→ What you should do
The entries below contain a line with "spiritual Anda dengan ketenangan" and a line with "memastikan perjalanan yang membuat". Quote exactly those two lines and all lines between them.

→ Given entries
++++++++++++++++++++

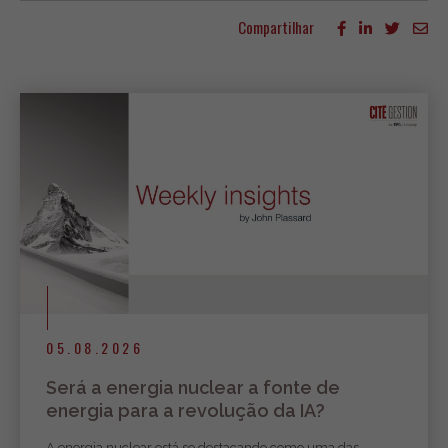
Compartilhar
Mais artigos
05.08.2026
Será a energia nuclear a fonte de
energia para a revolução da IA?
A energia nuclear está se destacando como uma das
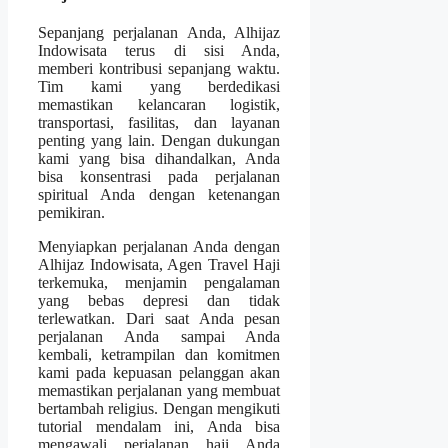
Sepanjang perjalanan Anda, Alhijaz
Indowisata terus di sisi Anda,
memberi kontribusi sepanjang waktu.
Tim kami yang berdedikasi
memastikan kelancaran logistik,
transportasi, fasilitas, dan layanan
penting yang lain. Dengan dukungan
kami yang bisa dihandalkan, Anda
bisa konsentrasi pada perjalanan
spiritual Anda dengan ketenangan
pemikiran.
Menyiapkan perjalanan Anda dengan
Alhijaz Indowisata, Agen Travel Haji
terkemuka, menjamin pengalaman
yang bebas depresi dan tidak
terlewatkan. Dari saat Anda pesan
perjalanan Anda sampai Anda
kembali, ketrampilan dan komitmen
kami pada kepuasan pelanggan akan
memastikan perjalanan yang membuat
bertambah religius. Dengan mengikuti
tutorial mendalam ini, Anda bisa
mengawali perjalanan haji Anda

++++++++++++++++++++

→ Result of the exercise
spiritual Anda dengan ketenangan
pemikiran.
Menyiapkan perjalanan Anda dengan
Alhijaz Indowisata, Agen Travel Haji
terkemuka, menjamin pengalaman
yang bebas depresi dan tidak
terlewatkan. Dari saat Anda pesan
perjalanan Anda sampai Anda
kembali, ketrampilan dan komitmen
kami pada kepuasan pelanggan akan
memastikan perjalanan yang membuat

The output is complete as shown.